## TASK DIRECTIONS:
The full listing should be transcribed verbatim.
[DATA TO USE — start]
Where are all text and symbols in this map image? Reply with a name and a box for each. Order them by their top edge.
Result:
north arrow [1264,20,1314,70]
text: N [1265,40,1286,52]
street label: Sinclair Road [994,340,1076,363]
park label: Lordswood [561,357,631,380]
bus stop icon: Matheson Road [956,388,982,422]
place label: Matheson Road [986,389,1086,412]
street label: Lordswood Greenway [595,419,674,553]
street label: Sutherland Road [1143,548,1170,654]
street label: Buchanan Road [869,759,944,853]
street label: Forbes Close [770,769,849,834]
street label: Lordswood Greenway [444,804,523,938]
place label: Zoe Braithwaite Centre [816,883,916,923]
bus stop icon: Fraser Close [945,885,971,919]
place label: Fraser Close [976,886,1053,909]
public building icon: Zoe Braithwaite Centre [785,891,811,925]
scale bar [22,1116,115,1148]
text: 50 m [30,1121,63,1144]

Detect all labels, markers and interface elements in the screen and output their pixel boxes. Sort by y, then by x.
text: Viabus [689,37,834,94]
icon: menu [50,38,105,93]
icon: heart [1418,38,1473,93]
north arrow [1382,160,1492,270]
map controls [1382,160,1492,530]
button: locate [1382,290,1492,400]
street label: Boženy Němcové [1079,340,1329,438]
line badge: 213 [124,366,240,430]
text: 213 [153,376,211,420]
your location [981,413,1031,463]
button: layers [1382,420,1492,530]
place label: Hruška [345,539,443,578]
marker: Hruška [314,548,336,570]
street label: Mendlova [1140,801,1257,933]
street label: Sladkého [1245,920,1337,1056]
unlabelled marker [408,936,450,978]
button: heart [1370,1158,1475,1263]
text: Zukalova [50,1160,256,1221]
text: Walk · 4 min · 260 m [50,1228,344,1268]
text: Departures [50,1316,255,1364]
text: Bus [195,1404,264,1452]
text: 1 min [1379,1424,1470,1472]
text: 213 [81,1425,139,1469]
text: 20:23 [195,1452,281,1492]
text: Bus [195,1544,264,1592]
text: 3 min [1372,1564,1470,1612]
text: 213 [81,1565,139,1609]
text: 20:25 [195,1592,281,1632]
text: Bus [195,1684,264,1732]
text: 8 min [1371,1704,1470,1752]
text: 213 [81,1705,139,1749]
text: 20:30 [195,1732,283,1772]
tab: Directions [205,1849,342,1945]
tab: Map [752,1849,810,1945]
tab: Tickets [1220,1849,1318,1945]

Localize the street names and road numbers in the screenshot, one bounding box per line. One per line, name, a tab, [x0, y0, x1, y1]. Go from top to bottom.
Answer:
[DATA TO USE — finish]
## SOLUTION TO THE PROBLEM:
Where are all text and symbols in this map image? Reply with a name and a box for each. Order them by their top edge.
Result:
north arrow [1264,20,1314,70]
text: N [1265,40,1286,52]
street label: Sinclair Road [994,340,1076,363]
park label: Lordswood [561,357,631,380]
bus stop icon: Matheson Road [956,388,982,422]
place label: Matheson Road [986,389,1086,412]
street label: Lordswood Greenway [595,419,674,553]
street label: Sutherland Road [1143,548,1170,654]
street label: Buchanan Road [869,759,944,853]
street label: Forbes Close [770,769,849,834]
street label: Lordswood Greenway [444,804,523,938]
place label: Zoe Braithwaite Centre [816,883,916,923]
bus stop icon: Fraser Close [945,885,971,919]
place label: Fraser Close [976,886,1053,909]
public building icon: Zoe Braithwaite Centre [785,891,811,925]
scale bar [22,1116,115,1148]
text: 50 m [30,1121,63,1144]

Detect all labels, markers and interface elements in the screen and output their pixel boxes. Sort by y, then by x.
text: Viabus [689,37,834,94]
icon: menu [50,38,105,93]
icon: heart [1418,38,1473,93]
north arrow [1382,160,1492,270]
map controls [1382,160,1492,530]
button: locate [1382,290,1492,400]
street label: Boženy Němcové [1079,340,1329,438]
line badge: 213 [124,366,240,430]
text: 213 [153,376,211,420]
your location [981,413,1031,463]
button: layers [1382,420,1492,530]
place label: Hruška [345,539,443,578]
marker: Hruška [314,548,336,570]
street label: Mendlova [1140,801,1257,933]
street label: Sladkého [1245,920,1337,1056]
unlabelled marker [408,936,450,978]
button: heart [1370,1158,1475,1263]
text: Zukalova [50,1160,256,1221]
text: Walk · 4 min · 260 m [50,1228,344,1268]
text: Departures [50,1316,255,1364]
text: Bus [195,1404,264,1452]
text: 1 min [1379,1424,1470,1472]
text: 213 [81,1425,139,1469]
text: 20:23 [195,1452,281,1492]
text: Bus [195,1544,264,1592]
text: 3 min [1372,1564,1470,1612]
text: 213 [81,1565,139,1609]
text: 20:25 [195,1592,281,1632]
text: Bus [195,1684,264,1732]
text: 8 min [1371,1704,1470,1752]
text: 213 [81,1705,139,1749]
text: 20:30 [195,1732,283,1772]
tab: Directions [205,1849,342,1945]
tab: Map [752,1849,810,1945]
tab: Tickets [1220,1849,1318,1945]

Localize the street names and road numbers in the screenshot, one bounding box per line. One per line, name, a tab, [x0, y0, x1, y1]. Go from top to bottom.
Answer:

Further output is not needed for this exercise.